Sempre all’interno di Movida un elemento importante dal punto di vista strutturale della narrazione è rappresentato dal linguaggio. Mi sembra che tu utilizzi la lingua in modo consapevole e associ all’italiano termini inglesi, francesi, latini e greci. Possiamo definirlo un libro plurilingue. È un modo, questo, per confondere il lettore e testimoniare una sorta di perdita del baricentro? Succede la stessa cosa negli altri tuoi romanzi?
Posto che un baricentro ci sia mai stato sono convinto che i grandi romanzi siano quelli che hanno saputo affrontare il più lucidamente possibile un qualche tipo di crisi. «Nessuno ha mai scritto, dipinto, scolpito, modellato, costruito o inventato se non per uscire letteralmente dall’inferno» come diceva Artaud, e su questo ci metto la firma.
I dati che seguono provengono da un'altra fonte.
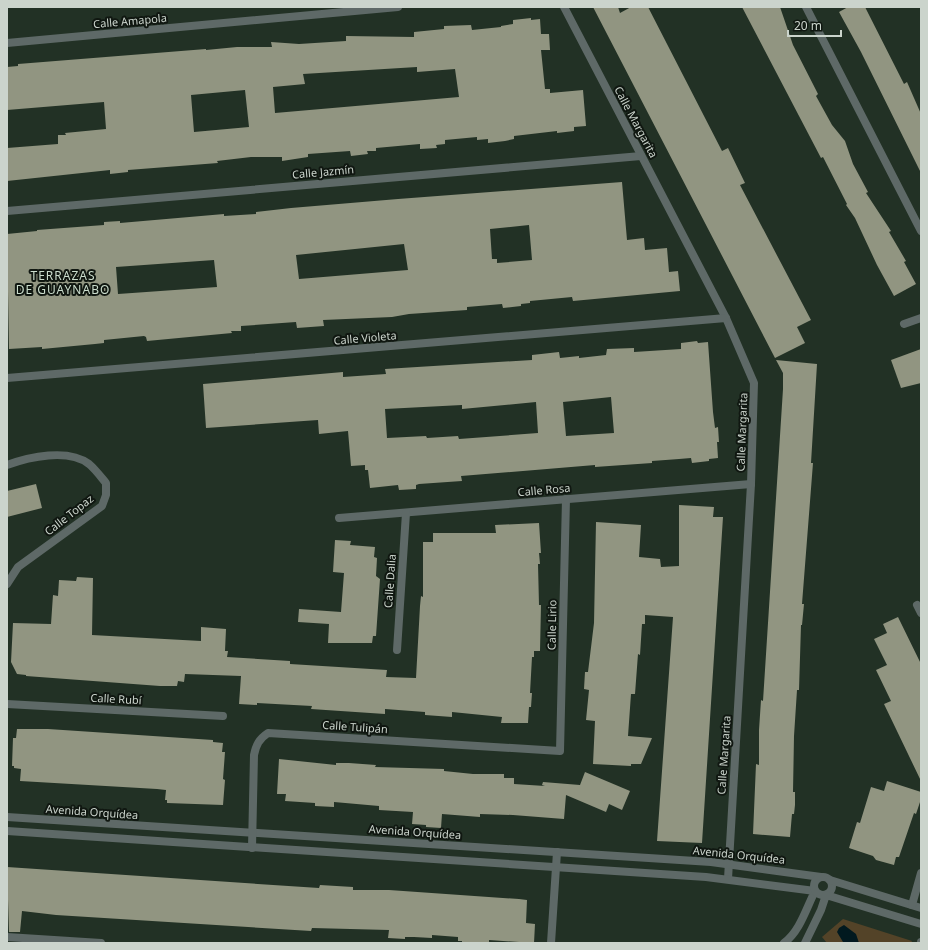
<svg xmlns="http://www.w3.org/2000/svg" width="928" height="950" viewBox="0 0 928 950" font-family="'Noto Sans',sans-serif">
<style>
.green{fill:#534328}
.water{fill:#01191f}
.building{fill:#919581;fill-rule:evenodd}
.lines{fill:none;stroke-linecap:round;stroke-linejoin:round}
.minor{stroke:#5e6967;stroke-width:8}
.labels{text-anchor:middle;stroke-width:4;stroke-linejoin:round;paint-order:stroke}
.street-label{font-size:11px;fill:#cbd4cc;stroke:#101711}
.neighbourhood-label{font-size:12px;letter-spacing:1px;fill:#cbddcd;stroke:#101711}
</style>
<rect width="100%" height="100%" fill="#223125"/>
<polygon class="green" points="843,919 912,941 911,943 827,943 822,937"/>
<polygon class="water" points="844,925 856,934 859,943 843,942 837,932 839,928"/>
<g class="building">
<polygon points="593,7 618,7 620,13 631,7 648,7 722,151 728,148 745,183 740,185 811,320 797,327 805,343 775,358"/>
<polygon points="742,7 780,7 793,45 818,94 816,96 832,125 845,141 853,164 868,192 866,193 891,231 889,232 906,261 904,262 916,284 894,296 877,265 855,218 846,205 847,204 823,157 821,158"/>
<polygon points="848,7 865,7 904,84 907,82 921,114 921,173 861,52 839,12"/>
<path d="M531,18V20L540,19L541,34H549L550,50H541L545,89H550V93L583,90L586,126L574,127V131L557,133V131L514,136V139L505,141L488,143V139L477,140V137L445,140V144L436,145L437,148L420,149V144L376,148V151H367L368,154L351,156L350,151L308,154V157L282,161V157H251L217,161L218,163L128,170V172L110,174V170L7,181V148L58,144V135H66L65,133L106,129L104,102L7,110V67L18,66V64L206,49V50L237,47H272L271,42L299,44L346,41V36L414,37V32L444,29V26L471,25L472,30L501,27V26L513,24V20ZM417,67V72L455,69L459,97L275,113L273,87L305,84L303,74ZM245,90L249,127L194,132L191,95Z"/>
<path d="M622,182L627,240L644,238L645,250L667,248L669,272L678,271L680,291L573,301L572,297L530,301V303L521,304V306L503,308L502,304L467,307V310L409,314L392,317L323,320L324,326L297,328L296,322L241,326V331H231L232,333L147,341L146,337L144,336L104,340V343L95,344L42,349V347L9,349L7,234L37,231V230L104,225V222L120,221V223L224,214V216L256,214V212L291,208L398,199ZM529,225L532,260L497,263V259H492L490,229ZM404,244L408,270L299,279L296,255ZM214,260L217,287L118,294L116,267Z"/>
<path d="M697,341L698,343L708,342L713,412L715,428L718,427L719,442H717L718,458L709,459V461L692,463L691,458L679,459L652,461V463L595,467V465L461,476L462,481L419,484L416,485V489L399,490L398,485L370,488L368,470H365V465L351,466L348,431L319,434L318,420L206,428L203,384L343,372V377L386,374L385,369L532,360V355L559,352L560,358L579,356V358L606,355L607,349L634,348V352L681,349V343ZM611,397L614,433L566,436L563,402ZM536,402L538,433L459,439L458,436L427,438L426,436L387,438L385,409L462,405V409Z"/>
<polygon points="921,349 921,383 901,388 891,360"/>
<polygon points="776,360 817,364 811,463 813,463 802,604 804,604 802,625 801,625 799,690 797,690 794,736 793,792 795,792 795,805 794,814 792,814 790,837 753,834 756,764 759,765 759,730 761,700 763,701 783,389 783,373"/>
<polygon points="36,484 42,508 7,517 7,491"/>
<polygon points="679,505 714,507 713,517 723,517 702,843 657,841 673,617 645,615 645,624 642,624 640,655 638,654 635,694 631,694 628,736 652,738 641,764 631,764 631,766 593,764 595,721 586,720 589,690 584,689 585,672 588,672 594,623 596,522 641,525 639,557 660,559 661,567 679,566"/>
<polygon points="539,523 541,553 539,553 540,564 538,564 539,605 541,605 540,651 534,651 534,657 532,657 530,693 532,693 531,707 529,707 528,723 501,723 502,717 452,712 452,717 425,715 425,712 385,709 385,714 311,709 312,706 257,703 257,705 239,704 241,676 185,674 184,682 178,681 177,686 160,686 26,676 26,675 17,674 11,662 13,623 51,624 53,595 58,596 59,580 76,581 77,577 93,578 92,635 201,641 201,627 226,629 225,651 228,651 227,657 290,661 290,664 387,670 386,677 416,678 420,606 421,596 423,597 423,542 433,542 433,533 496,533 495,525"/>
<polygon points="335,540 351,541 350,545 375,547 374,557 377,558 376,576 380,579 376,636 373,636 372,643 328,643 329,624 298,622 299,609 341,612 344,573 333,572"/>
<polygon points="898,617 921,664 921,781 884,704 891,701 876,670 887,665 874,639 887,633 883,624"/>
<polygon points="17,729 48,729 213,740 213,742 223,743 222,752 225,752 223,779 225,780 223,805 167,803 167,800 165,800 166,790 157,789 20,781 21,769 14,768 14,766 12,766 13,738 16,738"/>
<polygon points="279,759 336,765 336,763 349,763 376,765 375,767 444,769 444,771 473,774 504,774 504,778 514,778 514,784 545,786 542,785 543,782 580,785 585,772 630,791 622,810 609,804 606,812 566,795 564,819 513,815 480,814 480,817 442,814 441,828 426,827 426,825 412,824 413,812 379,810 379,806 334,802 334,807 315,806 315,803 285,801 286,794 277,794"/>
<polygon points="887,781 921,792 921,799 916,814 914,813 899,857 896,857 894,865 876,860 873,856 849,848 857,822 860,823 871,787 884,791"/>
<polygon points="7,867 319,888 320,885 353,887 353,890 389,890 519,899 527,900 526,923 535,924 534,943 489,940 489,942 462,943 462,941 458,941 458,937 432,935 432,938 414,937 405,937 405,939 388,938 389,930 312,928 311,931 56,915 22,911 20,932 9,932"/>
</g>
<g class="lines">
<g class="minor">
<polyline points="564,7 726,318 754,383 751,484 728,879"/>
<polyline points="806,7 921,231"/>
<polyline points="7,43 398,7"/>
<polyline points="7,211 641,156"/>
<polyline points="904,324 921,318"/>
<polyline points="7,378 726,318"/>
<path d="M7,465C29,457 68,448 89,464C95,469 101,477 106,483V495L102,506L18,567L7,584"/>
<polyline points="339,518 751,484"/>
<polyline points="917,605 921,613"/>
<polyline points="397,650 406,513"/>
<polyline points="7,704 223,716"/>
<polyline points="7,817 711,862 821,877"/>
<path d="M7,831L706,877L815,891C806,909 800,931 784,943"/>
<path d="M252,848L254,755C256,745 259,739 268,733L560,751L566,499"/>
<circle cx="823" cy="886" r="9"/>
<polyline points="830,880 921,908"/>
<polyline points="912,905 921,873"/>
<polyline points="7,937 101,943"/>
<polyline points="551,943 557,852"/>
<polyline points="805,943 821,910 826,895 921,924"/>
<polyline points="921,943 921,942"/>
</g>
</g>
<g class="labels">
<g class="street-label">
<text transform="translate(130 21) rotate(-5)" y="4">Calle Amapola</text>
<text transform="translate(636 122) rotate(62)" y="4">Calle Margarita</text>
<text transform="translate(323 172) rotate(-5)" y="4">Calle Jazmín</text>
<text transform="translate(365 338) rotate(-5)" y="4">Calle Violeta</text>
<text transform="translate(742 432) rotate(-88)" y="4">Calle Margarita</text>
<text transform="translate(544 490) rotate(-5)" y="4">Calle Rosa</text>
<text transform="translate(69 515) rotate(-38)" y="4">Calle Topaz</text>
<text transform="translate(390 581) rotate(-86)" y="4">Calle Dalia</text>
<text transform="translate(552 625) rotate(-89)" y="4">Calle Lirio</text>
<text transform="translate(116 699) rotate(3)" y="4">Calle Rubí</text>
<text transform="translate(355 727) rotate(4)" y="4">Calle Tulipán</text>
<text transform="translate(724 755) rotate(-86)" y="4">Calle Margarita</text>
<text transform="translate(92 812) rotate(4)" y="4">Avenida Orquídea</text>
<text transform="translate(415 832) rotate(4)" y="4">Avenida Orquídea</text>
<text transform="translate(739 855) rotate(6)" y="4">Avenida Orquídea</text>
</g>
<g class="neighbourhood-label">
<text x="63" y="280">TERRAZAS<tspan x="63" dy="14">DE GUAYNABO</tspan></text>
</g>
</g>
<rect width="928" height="950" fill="none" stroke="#cbd4cc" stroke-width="16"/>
<path d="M788 30v6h53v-6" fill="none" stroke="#cbd4cc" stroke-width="2"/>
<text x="794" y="30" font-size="12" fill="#cbd4cc" stroke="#101711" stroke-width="3" paint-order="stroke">20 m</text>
</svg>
Quindi sì, l’interesse per una realtà priva di qualsiasi teleologia ha sempre caratterizzato la mia scrittura. Da qui a voler rappresentare un “cosmos” deliberatamente disallineato rispetto a qualunque canone, o ordine che sia, il passo è breve, e ho provato a trarne tutte le conseguenze possibili anche a livello linguistico. Ecco il perché di molte mie “sperimentazioni” lessicali, o contaminazioni. Viviamo in un mondo fluido, sovrastimolato da input o slogan cosmopoliti e dunque inaccettabili. Mi si perdonerà un po’ di ironia in proposito, specie di fronte a generazioni di debosciati erasmusiani che sembran tutti fatti con lo stampino?
Jonathan Franzen scrive che la «letteratura è una forma di opposizione sociale», quanto reputi adatta alla tua scrittura una citazione del genere?
Pochissimo. Anche perché sì, la letteratura può essere una forma di opposizione sociale, ma a intenderla in questo modo si rischia di schiacciarla su un’immagine estremamente riduttiva. Personalmente resto ancora legato al fatto che la vera letteratura abbia a che fare con l’idea di “Poiesis”, quindi creazione, ricerca di nuovi significati, di un senso che si nasconda nelle, e tra, le cose. Per intendersi, ci può essere un interesse poetico in una diretta Facebook tanto quanto nelle Conversazioni su Tiresia di Camilleri. La realtà è di per sé polisemica e interconnessa, una sterminata rete neurale di cui, di tanto in tanto, la letteratura riesce a immortalare qualche scintilla. Ridurre questo vero e proprio “miracolo” a un semplice fatto sociale mi sembra disonesto.